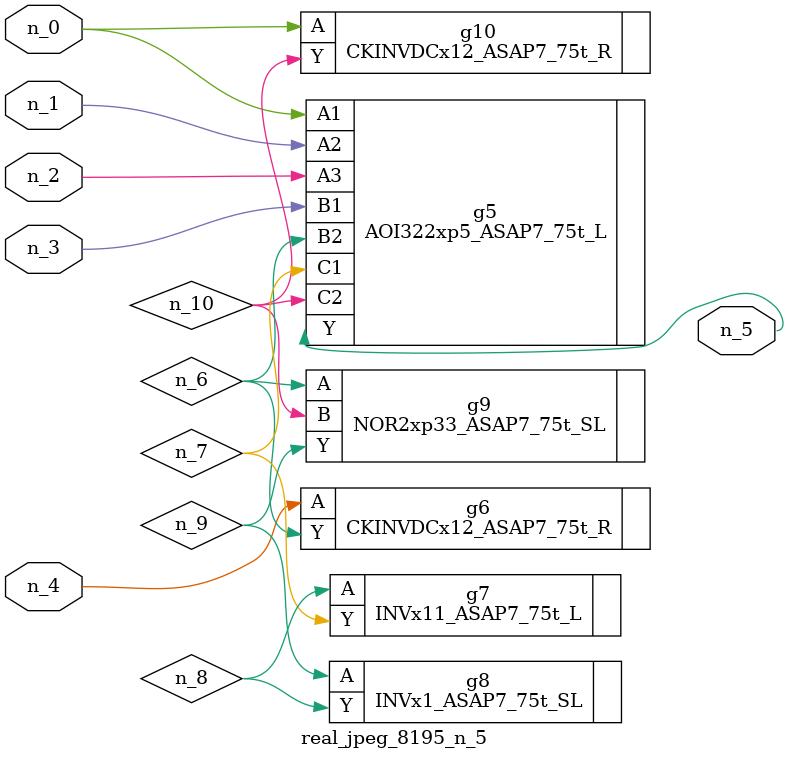
<source format=v>
module real_jpeg_8195_n_5 (n_4, n_0, n_1, n_2, n_3, n_5);

input n_4;
input n_0;
input n_1;
input n_2;
input n_3;

output n_5;

wire n_8;
wire n_6;
wire n_7;
wire n_10;
wire n_9;

AOI322xp5_ASAP7_75t_L g5 ( 
.A1(n_0),
.A2(n_1),
.A3(n_2),
.B1(n_3),
.B2(n_6),
.C1(n_7),
.C2(n_10),
.Y(n_5)
);

CKINVDCx12_ASAP7_75t_R g10 ( 
.A(n_0),
.Y(n_10)
);

CKINVDCx12_ASAP7_75t_R g6 ( 
.A(n_4),
.Y(n_6)
);

NOR2xp33_ASAP7_75t_SL g9 ( 
.A(n_6),
.B(n_10),
.Y(n_9)
);

INVx11_ASAP7_75t_L g7 ( 
.A(n_8),
.Y(n_7)
);

INVx1_ASAP7_75t_SL g8 ( 
.A(n_9),
.Y(n_8)
);


endmodule
</source>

※ ※ ※

- WORK ITEM -
Using the listing above, find how many lines include "input"; reply with the number and no other words.

- EXPECTED ANSWER -
5